▶ Extract to read
•••••

On Thu, Nov 29, 2018 at 08:13:12PM +0100, Lukas Wunner wrote:
> On Thu, Nov 29, 2018 at 06:57:37PM +0000, Alex_Gagniuc@...lteam.com wrote:
> > On 11/29/2018 11:36 AM, Bjorn Helgaas wrote:
> > > On Wed, Nov 28, 2018 at 06:08:24PM -0600, Alexandru Gagniuc wrote:
> > >> A warning is generated when a PCIe device is probed with a degraded
> > >> link, but there was no similar mechanism to warn when the link becomes
> > >> degraded after probing. The Link Bandwidth Notification provides this
> > >> mechanism.
> > >>
> > >> Use the link bandwidth notification interrupt to detect bandwidth
> > >> changes, and rescan the bandwidth, looking for the weakest point. This
> > >> is the same logic used in probe().
> > > 
> > > I like the concept of this.  What I don't like is the fact that it's
> > > tied to pciehp, since I don't think the concept of Link Bandwidth
> > > Notification is related to hotplug.  So I think we'll only notice this
> > > for ports that support hotplug.  Maybe it's worth doing it this way
> > > anyway, even if it could be generalized in the future?

•••••

▶ Dataset rows
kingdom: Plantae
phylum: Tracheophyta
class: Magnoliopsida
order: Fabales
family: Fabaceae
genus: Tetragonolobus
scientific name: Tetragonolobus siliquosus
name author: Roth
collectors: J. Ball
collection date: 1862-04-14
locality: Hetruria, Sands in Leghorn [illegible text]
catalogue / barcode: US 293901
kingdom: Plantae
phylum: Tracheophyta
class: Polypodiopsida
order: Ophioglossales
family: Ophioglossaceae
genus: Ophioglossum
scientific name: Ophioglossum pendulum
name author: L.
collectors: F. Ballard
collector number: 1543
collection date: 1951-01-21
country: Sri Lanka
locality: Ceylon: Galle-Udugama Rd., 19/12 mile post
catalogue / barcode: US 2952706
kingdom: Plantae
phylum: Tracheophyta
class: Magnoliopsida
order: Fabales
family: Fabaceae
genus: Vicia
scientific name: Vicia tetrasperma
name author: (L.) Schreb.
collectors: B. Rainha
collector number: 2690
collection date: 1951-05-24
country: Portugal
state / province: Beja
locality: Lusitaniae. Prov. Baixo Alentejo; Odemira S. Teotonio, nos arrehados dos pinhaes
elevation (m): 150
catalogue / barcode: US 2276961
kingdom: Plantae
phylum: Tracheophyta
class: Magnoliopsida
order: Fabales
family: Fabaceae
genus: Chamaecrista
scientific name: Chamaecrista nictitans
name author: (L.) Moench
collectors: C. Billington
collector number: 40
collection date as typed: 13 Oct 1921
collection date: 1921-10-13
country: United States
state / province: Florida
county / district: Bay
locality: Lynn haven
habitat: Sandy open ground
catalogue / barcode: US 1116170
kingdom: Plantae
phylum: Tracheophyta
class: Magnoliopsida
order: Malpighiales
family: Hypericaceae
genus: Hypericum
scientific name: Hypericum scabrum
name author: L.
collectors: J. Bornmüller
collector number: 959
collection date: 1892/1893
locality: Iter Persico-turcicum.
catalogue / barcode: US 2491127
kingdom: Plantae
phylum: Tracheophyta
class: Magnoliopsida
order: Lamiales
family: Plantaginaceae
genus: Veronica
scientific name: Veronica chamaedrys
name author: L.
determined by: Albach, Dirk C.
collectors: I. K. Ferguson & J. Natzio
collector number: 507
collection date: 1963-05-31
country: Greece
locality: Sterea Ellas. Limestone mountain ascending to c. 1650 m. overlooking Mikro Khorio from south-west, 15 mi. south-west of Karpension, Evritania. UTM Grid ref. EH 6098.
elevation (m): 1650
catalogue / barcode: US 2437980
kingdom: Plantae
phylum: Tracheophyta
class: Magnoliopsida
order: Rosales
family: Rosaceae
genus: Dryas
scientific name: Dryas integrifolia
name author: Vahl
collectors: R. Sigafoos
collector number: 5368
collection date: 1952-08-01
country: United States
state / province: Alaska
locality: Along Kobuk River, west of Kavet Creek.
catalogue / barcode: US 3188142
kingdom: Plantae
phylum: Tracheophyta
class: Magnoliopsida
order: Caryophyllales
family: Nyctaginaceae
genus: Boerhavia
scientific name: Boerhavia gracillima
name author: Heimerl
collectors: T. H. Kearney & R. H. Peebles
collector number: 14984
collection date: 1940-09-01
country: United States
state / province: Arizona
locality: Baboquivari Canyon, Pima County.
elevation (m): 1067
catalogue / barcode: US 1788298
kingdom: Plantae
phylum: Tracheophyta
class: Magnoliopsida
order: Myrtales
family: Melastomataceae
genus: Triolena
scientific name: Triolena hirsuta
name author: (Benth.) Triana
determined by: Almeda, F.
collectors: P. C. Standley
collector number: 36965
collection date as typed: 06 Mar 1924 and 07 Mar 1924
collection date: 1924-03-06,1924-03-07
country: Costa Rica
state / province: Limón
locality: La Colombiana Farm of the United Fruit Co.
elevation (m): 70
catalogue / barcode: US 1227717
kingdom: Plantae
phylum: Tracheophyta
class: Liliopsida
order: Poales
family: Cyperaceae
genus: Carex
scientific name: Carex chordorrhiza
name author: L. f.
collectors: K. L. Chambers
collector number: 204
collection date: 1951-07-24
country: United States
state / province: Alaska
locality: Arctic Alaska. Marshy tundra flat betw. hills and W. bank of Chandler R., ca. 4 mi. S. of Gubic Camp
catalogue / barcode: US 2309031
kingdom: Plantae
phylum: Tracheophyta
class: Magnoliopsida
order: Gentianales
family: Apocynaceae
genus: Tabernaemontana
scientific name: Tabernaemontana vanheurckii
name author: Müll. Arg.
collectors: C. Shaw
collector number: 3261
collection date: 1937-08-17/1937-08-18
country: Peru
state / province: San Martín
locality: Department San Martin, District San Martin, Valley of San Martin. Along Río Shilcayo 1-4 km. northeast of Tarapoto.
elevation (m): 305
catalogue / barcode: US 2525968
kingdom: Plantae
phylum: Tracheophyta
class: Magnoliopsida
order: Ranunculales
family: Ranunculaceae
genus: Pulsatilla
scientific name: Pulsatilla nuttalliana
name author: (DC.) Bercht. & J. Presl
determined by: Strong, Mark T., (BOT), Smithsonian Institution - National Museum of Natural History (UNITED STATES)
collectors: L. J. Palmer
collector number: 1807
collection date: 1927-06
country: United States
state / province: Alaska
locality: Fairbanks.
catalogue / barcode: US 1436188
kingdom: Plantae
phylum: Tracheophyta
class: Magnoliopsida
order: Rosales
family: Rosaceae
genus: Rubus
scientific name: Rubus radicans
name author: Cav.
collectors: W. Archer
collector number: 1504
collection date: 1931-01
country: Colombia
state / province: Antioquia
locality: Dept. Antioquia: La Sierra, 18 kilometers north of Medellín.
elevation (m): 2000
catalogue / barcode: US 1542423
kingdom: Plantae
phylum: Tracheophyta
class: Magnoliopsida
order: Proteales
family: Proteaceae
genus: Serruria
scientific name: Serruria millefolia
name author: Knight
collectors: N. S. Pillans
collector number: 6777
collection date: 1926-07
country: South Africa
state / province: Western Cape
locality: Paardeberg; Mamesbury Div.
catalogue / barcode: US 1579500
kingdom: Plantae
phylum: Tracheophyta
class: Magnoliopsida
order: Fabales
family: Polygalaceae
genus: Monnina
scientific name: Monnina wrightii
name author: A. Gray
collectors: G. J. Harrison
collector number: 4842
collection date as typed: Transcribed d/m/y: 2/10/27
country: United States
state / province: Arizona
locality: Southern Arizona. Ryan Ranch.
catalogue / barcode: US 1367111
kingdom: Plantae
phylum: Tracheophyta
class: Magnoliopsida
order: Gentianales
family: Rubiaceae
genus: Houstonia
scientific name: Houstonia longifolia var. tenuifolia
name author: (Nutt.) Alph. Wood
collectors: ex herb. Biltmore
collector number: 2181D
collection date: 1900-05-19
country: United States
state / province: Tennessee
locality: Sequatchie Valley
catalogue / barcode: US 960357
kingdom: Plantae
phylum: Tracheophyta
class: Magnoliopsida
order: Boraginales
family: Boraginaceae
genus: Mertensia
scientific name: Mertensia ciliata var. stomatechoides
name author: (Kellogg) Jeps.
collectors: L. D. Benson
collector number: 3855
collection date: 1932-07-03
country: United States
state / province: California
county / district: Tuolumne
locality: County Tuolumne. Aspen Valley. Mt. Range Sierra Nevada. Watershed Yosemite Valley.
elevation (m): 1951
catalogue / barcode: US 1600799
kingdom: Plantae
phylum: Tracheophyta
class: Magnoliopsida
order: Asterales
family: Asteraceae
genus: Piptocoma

•••••

Answer these questions about the email thread on link bandwidth notification:
(a) When does a PCIe device currently generate a warning about a degraded link?
(b) What does the proposed change use to detect bandwidth changes?
(c) What does Bjorn Helgaas object to about the change?

▶ Result
(a) When it is probed with a degraded link.
(b) The link bandwidth notification interrupt.
(c) It is tied to pciehp, so the change would only be noticed for ports that support hotplug.